» Task instructions
1. Who directed the 1980 animated film described on the Dracula (1980) page?
2. In the Dracula (1980) plot summary, take the part that opens with the words containing "In present-day Boston, Dracula" and closes with "restore his powers.", and write it out again with "Boston" swapped for "Philadelphia".
3. Proceed with the Dracula (1980) plot summary from the point where it stops.

» Quoted passage

Dracula (1980) poster

Dracula (1980)

Rating:

aka Dracula: Sovereign of the Damned; The Tomb of Dracula
(Yami no Teio Kyuketsuki Dracula)


Japan. 1980.

Crew

Director – Minoru Okazaki, Screenplay – Jean Colan, Tom Palmer & Mary [Marv] Wolfman, Based on the Marvel Comic The Tomb of Dracula, Music – Seiji Yokoyama, Dracula Theme – Michael Bradley & Stephen Wittmack. Production Company – Harmony Gold/Toei Animation..


Plot

In present-day Boston, Dracula bursts into a Satanic ceremony – where he is taken for a manifestation of Satan – and abducts Delores, a woman who is about to be sacrificed. However, he is overcome with love for her and is unable to drink her blood. The two settle down and have a child, Janus. Meanwhile, Frank Drake, the cocky present-day descendant of Dracula, is recruited by a wheelchair-ridden Hans Harker and crossbow-wielding Rachel Van Helsing to form a vampire-hunting team. Janus is then killed by the revenge-seeking Satanists (although is later divinely resurrected as an avatar of good). Meanwhile, Satan, who made Dracula a vampire, strips Dracula of his vampirism for abusing his power, forcing Dracula go on a quest to find another vampire who will restore his powers.

» Given data
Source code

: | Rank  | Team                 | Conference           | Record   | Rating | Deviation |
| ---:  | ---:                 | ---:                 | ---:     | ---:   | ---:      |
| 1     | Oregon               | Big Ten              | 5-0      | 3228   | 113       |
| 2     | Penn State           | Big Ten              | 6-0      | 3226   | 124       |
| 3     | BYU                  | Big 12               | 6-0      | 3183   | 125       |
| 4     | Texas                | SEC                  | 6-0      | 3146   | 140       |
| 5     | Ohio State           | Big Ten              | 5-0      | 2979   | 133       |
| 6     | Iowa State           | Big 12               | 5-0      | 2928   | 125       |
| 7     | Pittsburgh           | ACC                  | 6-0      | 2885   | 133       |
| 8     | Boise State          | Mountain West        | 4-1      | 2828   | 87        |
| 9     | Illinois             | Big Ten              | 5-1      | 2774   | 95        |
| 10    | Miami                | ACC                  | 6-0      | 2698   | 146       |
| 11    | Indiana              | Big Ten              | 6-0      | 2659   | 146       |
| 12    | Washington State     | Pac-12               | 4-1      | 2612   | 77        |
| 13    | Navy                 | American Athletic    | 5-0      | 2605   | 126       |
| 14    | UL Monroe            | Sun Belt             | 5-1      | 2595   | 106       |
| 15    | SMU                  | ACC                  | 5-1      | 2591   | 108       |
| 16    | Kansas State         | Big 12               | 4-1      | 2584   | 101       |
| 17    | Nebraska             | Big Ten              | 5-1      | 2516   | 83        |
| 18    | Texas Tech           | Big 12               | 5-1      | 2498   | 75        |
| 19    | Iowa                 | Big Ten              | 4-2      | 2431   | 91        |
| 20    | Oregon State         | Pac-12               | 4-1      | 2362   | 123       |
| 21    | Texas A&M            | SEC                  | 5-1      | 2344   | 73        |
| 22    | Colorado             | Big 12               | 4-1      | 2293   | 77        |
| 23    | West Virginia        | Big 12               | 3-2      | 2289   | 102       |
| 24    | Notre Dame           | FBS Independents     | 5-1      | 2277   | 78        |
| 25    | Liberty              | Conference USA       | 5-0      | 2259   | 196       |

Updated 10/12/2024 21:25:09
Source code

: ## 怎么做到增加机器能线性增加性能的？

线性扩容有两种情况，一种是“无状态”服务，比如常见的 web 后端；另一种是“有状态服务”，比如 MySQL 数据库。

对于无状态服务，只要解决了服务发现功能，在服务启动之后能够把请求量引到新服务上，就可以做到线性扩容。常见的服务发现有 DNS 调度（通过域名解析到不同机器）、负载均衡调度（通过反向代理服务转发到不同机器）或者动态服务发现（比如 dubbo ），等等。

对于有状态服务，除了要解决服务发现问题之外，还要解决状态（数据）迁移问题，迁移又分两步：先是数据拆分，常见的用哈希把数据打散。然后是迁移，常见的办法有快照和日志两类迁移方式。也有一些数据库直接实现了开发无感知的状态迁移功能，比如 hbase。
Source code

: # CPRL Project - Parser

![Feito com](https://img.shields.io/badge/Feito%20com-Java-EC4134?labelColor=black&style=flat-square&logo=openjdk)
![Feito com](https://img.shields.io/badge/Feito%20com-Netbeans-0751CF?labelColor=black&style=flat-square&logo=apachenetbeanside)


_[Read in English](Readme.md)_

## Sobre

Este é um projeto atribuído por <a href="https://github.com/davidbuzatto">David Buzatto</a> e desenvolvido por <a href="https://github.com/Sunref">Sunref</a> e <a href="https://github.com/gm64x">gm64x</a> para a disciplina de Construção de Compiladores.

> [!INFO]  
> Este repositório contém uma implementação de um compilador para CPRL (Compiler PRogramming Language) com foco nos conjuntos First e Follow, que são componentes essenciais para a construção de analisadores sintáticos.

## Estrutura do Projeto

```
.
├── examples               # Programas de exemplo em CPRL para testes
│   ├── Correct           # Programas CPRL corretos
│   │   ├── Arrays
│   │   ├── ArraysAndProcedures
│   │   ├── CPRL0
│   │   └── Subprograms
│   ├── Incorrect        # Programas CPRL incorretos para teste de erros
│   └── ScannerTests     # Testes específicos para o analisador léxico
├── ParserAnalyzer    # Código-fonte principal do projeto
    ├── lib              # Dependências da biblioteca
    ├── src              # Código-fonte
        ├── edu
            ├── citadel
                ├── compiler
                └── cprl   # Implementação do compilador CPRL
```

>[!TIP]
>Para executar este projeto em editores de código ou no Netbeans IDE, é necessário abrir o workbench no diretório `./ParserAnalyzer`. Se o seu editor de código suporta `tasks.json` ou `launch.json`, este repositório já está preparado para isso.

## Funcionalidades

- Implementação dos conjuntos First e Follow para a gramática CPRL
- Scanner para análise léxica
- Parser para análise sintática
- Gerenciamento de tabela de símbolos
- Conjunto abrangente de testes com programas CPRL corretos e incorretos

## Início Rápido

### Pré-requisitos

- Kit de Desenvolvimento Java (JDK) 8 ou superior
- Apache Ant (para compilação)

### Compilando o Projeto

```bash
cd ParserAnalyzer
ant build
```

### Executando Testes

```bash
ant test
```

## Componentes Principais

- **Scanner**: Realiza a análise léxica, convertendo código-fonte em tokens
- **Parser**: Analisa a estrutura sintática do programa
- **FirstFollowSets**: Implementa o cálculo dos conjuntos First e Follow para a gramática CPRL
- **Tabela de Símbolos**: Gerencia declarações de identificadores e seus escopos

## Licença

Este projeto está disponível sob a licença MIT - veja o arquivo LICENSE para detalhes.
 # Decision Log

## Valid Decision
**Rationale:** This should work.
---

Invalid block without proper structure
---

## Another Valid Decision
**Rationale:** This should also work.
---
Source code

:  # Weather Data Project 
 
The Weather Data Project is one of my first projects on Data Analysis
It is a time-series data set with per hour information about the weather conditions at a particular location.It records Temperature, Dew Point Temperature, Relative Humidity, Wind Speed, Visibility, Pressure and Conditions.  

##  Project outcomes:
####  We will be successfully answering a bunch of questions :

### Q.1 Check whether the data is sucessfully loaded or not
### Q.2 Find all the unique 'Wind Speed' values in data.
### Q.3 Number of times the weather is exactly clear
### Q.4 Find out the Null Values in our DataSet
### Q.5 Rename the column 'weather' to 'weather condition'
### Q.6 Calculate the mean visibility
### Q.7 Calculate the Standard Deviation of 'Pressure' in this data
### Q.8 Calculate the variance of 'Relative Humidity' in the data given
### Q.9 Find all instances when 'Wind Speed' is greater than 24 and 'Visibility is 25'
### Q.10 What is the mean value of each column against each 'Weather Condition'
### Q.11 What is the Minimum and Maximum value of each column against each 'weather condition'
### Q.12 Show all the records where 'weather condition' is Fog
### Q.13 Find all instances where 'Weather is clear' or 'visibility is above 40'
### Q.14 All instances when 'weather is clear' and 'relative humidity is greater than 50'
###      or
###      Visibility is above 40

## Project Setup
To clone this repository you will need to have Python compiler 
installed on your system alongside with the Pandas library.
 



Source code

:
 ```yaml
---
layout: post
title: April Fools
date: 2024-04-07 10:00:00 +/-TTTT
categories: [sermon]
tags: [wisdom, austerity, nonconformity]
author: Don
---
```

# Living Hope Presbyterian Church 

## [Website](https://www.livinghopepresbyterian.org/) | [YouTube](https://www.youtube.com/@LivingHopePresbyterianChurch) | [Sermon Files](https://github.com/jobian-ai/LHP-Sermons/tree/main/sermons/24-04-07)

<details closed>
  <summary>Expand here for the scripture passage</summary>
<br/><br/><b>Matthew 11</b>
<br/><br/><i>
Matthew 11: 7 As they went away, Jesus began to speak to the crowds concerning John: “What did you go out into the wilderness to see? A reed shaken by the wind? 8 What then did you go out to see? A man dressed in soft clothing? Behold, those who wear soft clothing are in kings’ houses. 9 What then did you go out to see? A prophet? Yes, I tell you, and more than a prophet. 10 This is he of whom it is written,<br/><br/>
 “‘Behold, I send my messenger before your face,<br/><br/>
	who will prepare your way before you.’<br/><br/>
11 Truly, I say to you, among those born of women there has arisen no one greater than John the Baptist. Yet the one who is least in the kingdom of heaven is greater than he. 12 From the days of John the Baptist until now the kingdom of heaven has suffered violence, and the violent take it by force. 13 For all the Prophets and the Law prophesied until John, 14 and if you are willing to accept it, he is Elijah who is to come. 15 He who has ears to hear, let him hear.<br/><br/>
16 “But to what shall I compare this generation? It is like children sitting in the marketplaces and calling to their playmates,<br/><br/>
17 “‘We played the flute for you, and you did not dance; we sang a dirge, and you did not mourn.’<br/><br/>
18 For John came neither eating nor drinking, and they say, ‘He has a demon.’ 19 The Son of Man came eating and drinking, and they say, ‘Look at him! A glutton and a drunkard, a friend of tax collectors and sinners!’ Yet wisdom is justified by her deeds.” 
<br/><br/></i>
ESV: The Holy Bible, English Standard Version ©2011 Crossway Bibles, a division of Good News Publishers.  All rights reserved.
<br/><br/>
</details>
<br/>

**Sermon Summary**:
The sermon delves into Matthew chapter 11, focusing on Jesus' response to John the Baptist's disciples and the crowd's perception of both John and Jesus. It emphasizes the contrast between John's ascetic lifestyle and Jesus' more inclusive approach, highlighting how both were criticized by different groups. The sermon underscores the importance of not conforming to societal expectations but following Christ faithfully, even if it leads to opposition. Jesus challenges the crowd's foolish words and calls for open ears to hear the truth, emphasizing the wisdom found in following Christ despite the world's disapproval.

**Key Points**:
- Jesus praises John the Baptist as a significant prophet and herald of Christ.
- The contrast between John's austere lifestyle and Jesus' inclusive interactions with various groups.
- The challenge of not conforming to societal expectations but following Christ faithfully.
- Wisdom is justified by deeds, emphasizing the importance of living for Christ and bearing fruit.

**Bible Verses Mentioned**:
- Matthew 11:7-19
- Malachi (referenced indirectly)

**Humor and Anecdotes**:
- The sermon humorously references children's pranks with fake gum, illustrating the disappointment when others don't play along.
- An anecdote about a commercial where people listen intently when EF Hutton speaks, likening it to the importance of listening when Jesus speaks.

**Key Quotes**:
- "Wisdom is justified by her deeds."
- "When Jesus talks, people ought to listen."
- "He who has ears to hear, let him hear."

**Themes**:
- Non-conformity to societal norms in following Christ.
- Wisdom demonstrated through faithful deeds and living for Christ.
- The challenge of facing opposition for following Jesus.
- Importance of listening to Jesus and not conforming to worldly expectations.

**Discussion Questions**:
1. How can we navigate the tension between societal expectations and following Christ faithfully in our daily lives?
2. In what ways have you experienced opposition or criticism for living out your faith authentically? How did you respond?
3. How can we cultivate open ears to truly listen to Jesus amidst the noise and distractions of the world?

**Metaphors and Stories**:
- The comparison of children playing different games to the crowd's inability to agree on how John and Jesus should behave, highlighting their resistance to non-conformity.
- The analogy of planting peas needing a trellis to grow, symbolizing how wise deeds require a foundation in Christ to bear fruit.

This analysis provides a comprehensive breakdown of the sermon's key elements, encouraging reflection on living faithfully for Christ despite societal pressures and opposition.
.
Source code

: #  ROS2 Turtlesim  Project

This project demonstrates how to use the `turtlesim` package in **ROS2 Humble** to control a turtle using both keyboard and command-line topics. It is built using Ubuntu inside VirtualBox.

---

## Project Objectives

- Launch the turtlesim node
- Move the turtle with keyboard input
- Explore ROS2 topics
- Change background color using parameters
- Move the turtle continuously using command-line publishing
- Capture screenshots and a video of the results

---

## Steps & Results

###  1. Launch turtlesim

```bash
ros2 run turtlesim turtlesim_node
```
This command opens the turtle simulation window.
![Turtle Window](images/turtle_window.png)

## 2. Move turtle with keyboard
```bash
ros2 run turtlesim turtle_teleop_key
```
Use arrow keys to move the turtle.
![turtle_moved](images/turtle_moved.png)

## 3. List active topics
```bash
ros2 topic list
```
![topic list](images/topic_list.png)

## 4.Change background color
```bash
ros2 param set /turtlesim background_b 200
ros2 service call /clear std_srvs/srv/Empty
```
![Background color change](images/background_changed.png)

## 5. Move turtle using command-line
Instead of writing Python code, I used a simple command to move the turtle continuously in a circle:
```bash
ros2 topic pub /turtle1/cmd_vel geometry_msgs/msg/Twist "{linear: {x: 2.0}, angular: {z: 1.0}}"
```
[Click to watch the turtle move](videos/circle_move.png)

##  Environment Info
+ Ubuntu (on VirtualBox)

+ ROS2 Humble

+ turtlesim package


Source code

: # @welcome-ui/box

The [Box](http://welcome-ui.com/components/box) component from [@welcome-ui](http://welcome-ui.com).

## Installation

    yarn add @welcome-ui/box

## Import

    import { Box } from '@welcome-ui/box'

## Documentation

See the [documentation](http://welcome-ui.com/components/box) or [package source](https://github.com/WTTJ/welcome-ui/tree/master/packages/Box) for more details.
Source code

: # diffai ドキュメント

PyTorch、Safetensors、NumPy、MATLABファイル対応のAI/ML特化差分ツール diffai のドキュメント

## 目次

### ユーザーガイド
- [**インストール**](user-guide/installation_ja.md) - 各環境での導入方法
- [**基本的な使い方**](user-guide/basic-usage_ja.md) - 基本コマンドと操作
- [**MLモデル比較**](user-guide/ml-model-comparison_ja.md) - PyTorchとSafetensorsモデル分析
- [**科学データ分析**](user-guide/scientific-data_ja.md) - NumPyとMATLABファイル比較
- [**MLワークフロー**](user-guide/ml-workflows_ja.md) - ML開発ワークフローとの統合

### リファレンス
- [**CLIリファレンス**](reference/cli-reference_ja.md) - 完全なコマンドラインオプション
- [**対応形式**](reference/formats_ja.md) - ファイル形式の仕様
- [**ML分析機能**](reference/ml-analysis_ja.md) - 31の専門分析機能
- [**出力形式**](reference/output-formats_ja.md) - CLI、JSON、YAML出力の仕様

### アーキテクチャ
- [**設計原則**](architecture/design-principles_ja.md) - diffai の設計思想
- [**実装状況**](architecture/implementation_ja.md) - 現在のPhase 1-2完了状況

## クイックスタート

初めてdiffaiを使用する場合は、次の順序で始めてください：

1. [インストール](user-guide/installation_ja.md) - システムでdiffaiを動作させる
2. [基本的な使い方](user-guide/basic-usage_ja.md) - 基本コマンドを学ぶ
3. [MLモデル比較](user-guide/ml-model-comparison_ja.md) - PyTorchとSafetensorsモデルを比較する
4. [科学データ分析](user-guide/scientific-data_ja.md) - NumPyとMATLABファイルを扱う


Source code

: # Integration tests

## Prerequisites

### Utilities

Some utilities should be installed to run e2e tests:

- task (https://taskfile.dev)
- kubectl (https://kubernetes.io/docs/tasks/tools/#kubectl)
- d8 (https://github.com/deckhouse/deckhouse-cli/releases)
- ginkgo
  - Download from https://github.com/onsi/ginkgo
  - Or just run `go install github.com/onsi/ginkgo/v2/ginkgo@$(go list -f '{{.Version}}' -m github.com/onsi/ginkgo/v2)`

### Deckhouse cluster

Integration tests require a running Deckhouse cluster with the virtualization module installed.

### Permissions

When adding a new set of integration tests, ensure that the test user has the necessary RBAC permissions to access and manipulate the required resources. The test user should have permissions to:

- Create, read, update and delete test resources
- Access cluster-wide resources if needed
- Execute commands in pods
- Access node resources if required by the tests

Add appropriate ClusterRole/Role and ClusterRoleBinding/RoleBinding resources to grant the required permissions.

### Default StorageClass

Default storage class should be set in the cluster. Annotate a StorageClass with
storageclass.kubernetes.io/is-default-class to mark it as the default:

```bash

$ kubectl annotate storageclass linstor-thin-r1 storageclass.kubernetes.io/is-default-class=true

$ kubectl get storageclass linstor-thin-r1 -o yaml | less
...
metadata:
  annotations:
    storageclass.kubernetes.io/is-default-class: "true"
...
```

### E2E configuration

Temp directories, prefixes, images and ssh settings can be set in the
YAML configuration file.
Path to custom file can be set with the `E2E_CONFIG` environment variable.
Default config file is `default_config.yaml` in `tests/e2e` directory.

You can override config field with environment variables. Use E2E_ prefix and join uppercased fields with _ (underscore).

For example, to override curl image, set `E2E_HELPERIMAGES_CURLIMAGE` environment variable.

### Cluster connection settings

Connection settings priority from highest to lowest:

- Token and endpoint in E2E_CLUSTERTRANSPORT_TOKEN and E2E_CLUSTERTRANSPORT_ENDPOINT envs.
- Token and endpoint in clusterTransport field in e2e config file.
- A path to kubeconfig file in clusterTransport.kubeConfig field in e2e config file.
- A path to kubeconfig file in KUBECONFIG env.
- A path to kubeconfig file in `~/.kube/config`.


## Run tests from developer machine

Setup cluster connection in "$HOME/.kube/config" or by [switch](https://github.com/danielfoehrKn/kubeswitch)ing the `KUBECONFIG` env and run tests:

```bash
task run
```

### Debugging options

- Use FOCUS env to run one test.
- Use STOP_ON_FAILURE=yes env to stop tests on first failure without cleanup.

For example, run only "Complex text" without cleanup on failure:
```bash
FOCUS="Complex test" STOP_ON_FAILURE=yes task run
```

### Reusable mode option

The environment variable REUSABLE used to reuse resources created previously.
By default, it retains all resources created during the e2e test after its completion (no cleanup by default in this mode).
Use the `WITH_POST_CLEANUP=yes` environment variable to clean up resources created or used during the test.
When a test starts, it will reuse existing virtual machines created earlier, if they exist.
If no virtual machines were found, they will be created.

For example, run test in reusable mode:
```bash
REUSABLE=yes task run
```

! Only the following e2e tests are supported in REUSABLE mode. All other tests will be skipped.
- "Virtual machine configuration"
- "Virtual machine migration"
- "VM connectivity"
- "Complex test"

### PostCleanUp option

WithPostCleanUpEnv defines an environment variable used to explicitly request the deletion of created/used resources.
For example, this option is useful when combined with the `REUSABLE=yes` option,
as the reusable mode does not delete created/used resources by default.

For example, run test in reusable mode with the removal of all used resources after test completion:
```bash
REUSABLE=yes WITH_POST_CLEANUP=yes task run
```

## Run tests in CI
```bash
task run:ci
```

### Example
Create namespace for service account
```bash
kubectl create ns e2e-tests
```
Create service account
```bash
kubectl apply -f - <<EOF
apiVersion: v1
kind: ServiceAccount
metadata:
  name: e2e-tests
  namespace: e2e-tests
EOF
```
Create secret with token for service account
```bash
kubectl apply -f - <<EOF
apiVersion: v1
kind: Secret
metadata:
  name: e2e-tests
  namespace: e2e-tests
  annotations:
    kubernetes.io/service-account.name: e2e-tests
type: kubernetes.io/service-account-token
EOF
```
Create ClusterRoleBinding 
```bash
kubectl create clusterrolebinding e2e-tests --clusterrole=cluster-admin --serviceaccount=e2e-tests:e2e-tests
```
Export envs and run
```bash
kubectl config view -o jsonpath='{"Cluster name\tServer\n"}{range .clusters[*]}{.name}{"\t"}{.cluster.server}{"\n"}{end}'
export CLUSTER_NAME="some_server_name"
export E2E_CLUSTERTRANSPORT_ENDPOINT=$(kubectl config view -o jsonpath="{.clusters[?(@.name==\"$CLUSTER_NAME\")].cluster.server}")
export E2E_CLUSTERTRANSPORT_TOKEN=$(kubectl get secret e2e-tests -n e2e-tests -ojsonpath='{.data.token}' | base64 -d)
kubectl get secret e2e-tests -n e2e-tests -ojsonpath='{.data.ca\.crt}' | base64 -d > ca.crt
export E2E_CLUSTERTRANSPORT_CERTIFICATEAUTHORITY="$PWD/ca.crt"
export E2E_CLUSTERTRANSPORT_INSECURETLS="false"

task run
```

» Per-task outputs
1. Minoru Okazaki

2.
In present-day Philadelphia, Dracula bursts into a Satanic ceremony – where he is taken for a manifestation of Satan – and abducts Delores, a woman who is about to be sacrificed. However, he is overcome with love for her and is unable to drink her blood. The two settle down and have a child, Janus. Meanwhile, Frank Drake, the cocky present-day descendant of Dracula, is recruited by a wheelchair-ridden Hans Harker and crossbow-wielding Rachel Van Helsing to form a vampire-hunting team. Janus is then killed by the revenge-seeking Satanists (although is later divinely resurrected as an avatar of good). Meanwhile, Satan, who made Dracula a vampire, strips Dracula of his vampirism for abusing his power, forcing Dracula go on a quest to find another vampire who will restore his powers.

3.
This obscure Japanese film is not an adaption of Bram Stoker’s Dracula (1897), as the title mistakenly leads some people to think, but rather an adaptation of a Marvel comic-book The Tomb of Dracula (1972-80). This was the same comic-book that gave birth to the character of Blade, who was later incarnated in his own comic-book and as a popular series of films beginning with Blade (1998). Several of the Marvel writers are involved in the film – Marv Wolfman (whose name is amusingly misspelt as Mary Wolfman) and Gene Colan (whose name is similarly feminised as Jean Colan).

Part of the problem with the film is that the screenwriters have attempted to compact the entire dramatics of the comic’s first two year run into a single plot. What ends up on screen is probably one of the most unusual Dracula films ever conceived. The bizarrely contrived plot includes not only Dracula, but vampire hunters, Satanists, appearances from Satan himself, rival vampires, zombies and Dracula’s son who is divinely raised from the dead and turned into some sort of superhero-come-avatar-of-good. In this wild jangle, sides cannot help but get confused – even Satan is reduced to little more than just another super-villain.

The anime version of Cunt Dracula in Dracula (1980)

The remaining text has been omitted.